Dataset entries
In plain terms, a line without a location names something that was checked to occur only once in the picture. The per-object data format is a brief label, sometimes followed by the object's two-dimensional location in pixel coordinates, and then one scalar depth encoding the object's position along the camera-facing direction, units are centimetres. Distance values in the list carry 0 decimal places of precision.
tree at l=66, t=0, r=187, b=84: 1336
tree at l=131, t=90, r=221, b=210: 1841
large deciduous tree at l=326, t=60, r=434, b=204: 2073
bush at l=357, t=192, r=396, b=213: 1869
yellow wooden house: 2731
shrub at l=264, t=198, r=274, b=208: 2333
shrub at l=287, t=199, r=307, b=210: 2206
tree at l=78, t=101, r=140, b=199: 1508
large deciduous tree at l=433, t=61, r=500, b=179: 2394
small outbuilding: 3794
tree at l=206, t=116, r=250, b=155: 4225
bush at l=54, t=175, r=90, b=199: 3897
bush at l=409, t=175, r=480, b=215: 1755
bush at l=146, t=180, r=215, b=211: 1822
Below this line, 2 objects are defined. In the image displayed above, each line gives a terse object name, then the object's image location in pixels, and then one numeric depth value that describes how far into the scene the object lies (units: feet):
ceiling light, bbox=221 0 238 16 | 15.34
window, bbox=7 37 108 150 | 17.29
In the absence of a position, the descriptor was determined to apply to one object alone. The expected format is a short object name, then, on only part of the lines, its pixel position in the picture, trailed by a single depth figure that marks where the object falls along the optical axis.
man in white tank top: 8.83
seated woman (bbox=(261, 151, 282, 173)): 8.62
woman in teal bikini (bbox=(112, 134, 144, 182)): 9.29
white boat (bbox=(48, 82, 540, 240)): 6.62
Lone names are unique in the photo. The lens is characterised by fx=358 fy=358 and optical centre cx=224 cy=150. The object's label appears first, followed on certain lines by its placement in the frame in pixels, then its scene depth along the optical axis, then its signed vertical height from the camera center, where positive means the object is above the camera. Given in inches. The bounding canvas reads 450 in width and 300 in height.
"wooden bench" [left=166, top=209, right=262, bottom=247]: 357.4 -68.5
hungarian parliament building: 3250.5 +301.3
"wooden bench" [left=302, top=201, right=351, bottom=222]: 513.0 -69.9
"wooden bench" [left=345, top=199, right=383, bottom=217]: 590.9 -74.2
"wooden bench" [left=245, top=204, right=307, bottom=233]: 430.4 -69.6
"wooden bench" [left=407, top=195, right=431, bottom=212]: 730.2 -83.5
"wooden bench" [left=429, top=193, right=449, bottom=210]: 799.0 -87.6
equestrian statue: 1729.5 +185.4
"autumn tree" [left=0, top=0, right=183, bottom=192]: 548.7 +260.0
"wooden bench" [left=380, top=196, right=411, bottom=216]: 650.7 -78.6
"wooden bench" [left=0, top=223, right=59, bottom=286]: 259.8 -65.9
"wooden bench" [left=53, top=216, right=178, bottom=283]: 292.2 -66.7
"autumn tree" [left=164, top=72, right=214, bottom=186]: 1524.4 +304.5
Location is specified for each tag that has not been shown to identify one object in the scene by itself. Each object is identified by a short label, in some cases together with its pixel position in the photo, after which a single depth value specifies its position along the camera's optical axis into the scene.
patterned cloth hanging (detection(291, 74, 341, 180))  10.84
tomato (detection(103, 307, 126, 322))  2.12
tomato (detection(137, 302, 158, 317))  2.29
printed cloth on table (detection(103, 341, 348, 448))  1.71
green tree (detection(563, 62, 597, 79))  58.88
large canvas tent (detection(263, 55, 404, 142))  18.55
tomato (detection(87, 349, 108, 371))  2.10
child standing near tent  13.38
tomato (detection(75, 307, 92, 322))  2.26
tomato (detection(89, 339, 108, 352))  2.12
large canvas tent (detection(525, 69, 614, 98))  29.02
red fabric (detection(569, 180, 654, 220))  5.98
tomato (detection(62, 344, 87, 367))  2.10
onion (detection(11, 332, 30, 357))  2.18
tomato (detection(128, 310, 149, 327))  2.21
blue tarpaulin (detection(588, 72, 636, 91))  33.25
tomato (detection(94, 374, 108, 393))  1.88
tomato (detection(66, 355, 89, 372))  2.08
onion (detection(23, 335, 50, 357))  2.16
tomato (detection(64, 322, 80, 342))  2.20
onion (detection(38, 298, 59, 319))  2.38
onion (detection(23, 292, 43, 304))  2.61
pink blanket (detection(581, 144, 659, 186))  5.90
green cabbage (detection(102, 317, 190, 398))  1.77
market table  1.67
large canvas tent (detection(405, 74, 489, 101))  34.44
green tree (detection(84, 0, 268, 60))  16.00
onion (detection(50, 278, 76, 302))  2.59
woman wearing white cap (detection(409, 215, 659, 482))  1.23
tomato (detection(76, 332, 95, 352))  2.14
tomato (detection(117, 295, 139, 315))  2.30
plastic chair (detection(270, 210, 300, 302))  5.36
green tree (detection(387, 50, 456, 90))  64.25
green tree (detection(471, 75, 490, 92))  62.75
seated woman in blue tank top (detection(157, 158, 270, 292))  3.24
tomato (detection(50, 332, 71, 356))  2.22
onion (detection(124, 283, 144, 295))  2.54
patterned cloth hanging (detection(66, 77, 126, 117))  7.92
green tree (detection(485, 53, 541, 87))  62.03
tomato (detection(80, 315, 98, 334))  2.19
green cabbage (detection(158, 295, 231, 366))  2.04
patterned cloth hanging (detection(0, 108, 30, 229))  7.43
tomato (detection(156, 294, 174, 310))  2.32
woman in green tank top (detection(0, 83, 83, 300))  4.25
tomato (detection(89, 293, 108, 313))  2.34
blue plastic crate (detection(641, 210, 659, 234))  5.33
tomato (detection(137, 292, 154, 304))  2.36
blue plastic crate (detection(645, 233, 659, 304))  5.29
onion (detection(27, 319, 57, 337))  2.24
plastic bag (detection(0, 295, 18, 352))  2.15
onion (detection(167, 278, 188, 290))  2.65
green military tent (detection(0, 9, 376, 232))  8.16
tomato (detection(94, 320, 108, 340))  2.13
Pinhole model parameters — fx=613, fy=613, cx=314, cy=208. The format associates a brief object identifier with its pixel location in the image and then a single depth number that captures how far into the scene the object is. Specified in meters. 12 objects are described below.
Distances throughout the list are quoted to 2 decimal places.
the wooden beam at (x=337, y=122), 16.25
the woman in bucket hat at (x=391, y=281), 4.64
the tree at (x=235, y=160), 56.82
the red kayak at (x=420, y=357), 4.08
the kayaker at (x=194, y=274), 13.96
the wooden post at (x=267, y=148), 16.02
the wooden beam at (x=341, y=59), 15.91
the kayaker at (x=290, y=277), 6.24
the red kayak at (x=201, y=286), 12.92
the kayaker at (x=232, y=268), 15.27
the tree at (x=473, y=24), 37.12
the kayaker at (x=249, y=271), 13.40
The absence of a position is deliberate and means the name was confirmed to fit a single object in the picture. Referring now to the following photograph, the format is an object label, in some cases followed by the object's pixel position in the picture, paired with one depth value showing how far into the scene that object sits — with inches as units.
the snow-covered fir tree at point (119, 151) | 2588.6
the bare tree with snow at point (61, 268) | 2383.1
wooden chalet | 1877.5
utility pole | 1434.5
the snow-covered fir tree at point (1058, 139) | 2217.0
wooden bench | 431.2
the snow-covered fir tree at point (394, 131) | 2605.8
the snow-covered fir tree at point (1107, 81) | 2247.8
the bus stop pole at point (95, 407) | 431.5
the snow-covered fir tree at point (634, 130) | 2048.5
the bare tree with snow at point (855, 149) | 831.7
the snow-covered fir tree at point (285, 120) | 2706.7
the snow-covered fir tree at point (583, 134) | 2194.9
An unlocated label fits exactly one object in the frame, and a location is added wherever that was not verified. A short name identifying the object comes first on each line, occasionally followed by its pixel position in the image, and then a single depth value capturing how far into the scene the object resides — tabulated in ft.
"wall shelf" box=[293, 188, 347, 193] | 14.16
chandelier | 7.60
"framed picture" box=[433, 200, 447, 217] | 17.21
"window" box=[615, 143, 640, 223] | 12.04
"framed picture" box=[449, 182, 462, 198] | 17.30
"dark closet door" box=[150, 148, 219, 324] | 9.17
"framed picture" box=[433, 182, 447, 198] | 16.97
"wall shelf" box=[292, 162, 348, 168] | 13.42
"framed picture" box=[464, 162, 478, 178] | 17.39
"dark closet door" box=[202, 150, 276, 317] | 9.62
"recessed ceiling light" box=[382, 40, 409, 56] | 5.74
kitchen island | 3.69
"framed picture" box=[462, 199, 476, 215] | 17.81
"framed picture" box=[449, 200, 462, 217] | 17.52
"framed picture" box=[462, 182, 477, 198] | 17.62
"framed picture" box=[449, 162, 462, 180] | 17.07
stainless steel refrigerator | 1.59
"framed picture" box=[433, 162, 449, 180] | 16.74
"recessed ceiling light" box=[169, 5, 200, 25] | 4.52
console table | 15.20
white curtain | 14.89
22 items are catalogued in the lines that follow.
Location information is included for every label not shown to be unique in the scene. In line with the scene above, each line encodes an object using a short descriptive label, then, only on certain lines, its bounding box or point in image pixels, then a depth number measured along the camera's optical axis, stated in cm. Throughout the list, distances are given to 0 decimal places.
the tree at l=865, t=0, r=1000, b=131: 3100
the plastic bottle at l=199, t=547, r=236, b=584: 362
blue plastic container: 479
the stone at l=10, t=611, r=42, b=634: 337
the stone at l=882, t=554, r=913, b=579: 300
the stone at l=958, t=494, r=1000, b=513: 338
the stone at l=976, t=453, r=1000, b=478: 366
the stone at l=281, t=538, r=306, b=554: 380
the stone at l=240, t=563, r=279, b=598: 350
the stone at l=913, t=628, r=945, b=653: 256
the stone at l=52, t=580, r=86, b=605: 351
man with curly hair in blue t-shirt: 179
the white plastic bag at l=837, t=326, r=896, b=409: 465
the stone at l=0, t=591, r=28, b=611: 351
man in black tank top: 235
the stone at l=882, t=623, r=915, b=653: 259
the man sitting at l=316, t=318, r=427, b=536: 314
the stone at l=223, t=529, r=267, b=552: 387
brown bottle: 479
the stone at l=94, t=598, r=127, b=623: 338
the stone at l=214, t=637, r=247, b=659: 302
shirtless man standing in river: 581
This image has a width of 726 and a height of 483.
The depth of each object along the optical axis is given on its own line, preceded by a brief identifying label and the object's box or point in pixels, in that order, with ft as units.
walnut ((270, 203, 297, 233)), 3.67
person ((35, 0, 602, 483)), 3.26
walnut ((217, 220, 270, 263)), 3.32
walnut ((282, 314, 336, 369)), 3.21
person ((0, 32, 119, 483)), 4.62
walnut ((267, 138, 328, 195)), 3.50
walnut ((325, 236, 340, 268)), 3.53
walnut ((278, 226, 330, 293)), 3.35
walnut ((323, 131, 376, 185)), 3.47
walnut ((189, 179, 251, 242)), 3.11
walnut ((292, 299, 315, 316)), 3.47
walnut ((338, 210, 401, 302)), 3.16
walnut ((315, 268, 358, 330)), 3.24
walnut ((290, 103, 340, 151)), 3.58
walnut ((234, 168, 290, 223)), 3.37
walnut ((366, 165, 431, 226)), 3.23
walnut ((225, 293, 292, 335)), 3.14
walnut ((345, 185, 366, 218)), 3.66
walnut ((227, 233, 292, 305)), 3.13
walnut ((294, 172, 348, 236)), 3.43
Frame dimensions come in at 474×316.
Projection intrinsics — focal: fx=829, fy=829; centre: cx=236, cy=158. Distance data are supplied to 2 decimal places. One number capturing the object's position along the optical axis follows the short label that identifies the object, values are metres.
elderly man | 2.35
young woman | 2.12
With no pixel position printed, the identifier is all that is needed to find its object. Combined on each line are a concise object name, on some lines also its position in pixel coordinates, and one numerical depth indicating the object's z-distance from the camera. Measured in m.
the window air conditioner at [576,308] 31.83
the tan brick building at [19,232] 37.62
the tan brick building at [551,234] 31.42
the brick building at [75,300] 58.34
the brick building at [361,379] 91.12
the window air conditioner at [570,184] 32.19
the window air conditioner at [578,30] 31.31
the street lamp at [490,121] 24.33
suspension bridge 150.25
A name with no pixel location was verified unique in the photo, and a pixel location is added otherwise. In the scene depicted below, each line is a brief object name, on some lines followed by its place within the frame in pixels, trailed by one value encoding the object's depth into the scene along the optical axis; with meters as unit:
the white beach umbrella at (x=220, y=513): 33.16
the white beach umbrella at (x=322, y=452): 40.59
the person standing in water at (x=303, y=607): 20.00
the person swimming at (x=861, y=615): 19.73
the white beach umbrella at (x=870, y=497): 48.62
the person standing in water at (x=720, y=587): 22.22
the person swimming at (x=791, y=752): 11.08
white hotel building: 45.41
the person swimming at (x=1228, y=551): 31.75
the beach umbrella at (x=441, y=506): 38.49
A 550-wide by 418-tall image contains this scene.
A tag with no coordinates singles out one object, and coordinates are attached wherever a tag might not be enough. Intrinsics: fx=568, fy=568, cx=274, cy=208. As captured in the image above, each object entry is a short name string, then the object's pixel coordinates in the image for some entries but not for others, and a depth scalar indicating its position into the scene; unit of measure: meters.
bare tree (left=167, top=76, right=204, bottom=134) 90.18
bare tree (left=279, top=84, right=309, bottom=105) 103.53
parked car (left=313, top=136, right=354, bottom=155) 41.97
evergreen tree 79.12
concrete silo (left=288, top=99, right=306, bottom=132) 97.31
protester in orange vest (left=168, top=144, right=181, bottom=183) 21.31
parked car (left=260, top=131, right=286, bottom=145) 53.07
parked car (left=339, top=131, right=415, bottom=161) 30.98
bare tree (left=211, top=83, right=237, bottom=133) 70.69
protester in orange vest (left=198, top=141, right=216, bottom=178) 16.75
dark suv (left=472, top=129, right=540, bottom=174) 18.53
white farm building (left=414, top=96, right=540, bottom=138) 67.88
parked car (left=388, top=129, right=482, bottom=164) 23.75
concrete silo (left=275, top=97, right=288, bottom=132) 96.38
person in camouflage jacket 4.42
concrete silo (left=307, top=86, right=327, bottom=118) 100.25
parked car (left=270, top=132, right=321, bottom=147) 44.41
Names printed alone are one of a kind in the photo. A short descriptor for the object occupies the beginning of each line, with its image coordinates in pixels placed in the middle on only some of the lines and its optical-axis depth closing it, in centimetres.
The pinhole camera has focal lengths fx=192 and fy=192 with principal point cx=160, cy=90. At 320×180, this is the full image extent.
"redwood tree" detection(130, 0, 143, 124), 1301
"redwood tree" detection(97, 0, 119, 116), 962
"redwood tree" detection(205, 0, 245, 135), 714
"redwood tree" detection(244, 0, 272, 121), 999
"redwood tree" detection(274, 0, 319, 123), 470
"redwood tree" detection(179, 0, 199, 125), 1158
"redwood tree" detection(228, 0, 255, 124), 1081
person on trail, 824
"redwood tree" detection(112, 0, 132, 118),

▸ Goal of the exercise
In the data above, find the line with "man with curly hair in blue t-shirt: 179" and the line with "young woman | 2.12". Retype both, plus every line between them, exactly.

▸ Response
man with curly hair in blue t-shirt: 179
the white plastic bag at l=837, t=326, r=896, b=409: 465
the stone at l=0, t=591, r=28, b=611: 351
man in black tank top: 235
the stone at l=882, t=623, r=915, b=653: 259
the man sitting at l=316, t=318, r=427, b=536: 314
the stone at l=223, t=529, r=267, b=552: 387
brown bottle: 479
the stone at l=94, t=598, r=127, b=623: 338
the stone at l=214, t=637, r=247, b=659: 302
shirtless man standing in river: 581
This image has a width of 726 and a height of 483.
The depth of each object along the optical axis is given on its own line, preceded by a brief identifying label and the object's box or point in pixels, in that order, with ft as units.
walnut ((270, 203, 297, 233)), 3.67
person ((35, 0, 602, 483)), 3.26
walnut ((217, 220, 270, 263)), 3.32
walnut ((282, 314, 336, 369)), 3.21
person ((0, 32, 119, 483)), 4.62
walnut ((267, 138, 328, 195)), 3.50
walnut ((325, 236, 340, 268)), 3.53
walnut ((278, 226, 330, 293)), 3.35
walnut ((323, 131, 376, 185)), 3.47
walnut ((189, 179, 251, 242)), 3.11
walnut ((292, 299, 315, 316)), 3.47
walnut ((338, 210, 401, 302)), 3.16
walnut ((315, 268, 358, 330)), 3.24
walnut ((290, 103, 340, 151)), 3.58
walnut ((234, 168, 290, 223)), 3.37
walnut ((366, 165, 431, 226)), 3.23
walnut ((225, 293, 292, 335)), 3.14
walnut ((345, 185, 366, 218)), 3.66
walnut ((227, 233, 292, 305)), 3.13
walnut ((294, 172, 348, 236)), 3.43
Frame dimensions come in at 474×316.
Projection intrinsics — focal: fx=829, fy=829; centre: cx=236, cy=158. Distance data are supplied to 2 decimal places. One number capturing the object's position along the optical axis follows the short label that identifies the object, values are metres.
elderly man | 2.35
young woman | 2.12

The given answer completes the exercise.